Aknowledgement of concurrency

GCD and blocks make a terrific job at making concurrency usable and even palatable, at least for a language not designed from ground up for concurrency (such as Scala). +1 for Objective C.

Single vendor driving the development

Seriously, does this really matter? Anyway, there’s no one besides Apple, at least no one that matters. Sorry GNUStep and Etoilé folks, but you’re not there yet. +1 (although irrelevant) for Objective C.

Six out of eight. Not bad for a language designed back when Microsoft ruled the Earth.

Explicit Arrays and Dictionaries

The most promising improvements would be in the syntax field: reducing the syntactic castor-oil. At this point, it probably wouldn’t make sense to get rid of the @ or at least use it for the real exceptions: since we almost always mean a NSString and not a C string, @”foo” should mean a C string and not an NSString.

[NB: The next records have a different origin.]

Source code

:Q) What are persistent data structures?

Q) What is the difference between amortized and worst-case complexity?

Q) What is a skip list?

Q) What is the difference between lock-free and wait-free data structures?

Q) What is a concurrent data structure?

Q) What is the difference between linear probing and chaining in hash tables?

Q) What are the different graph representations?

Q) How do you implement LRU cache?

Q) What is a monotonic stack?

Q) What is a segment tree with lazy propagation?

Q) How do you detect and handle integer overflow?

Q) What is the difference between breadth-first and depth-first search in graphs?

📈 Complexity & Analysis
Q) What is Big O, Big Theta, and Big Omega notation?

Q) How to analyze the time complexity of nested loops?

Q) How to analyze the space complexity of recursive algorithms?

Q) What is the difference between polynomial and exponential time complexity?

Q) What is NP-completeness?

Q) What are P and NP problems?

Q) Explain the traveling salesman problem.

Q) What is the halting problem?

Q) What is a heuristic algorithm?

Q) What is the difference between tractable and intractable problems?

There is however, a place where @ could be used to reduce verbosity, by allowing to explicitly describe arrays and dictionaries:

Instead of

[NSArray arrayWithObjects: [NSNumber numberWithInt:3], [NSNumber numberWithInt: 4], nil]

use
@(3,4).

By combining a new syntactic element @() with automagic boxing of native types, we could substantially reduce the verbosity of a very common operation. Same thing could be done with NSDictionary using @{} (for example).

I would definitely like to se something like this in a new version of the language.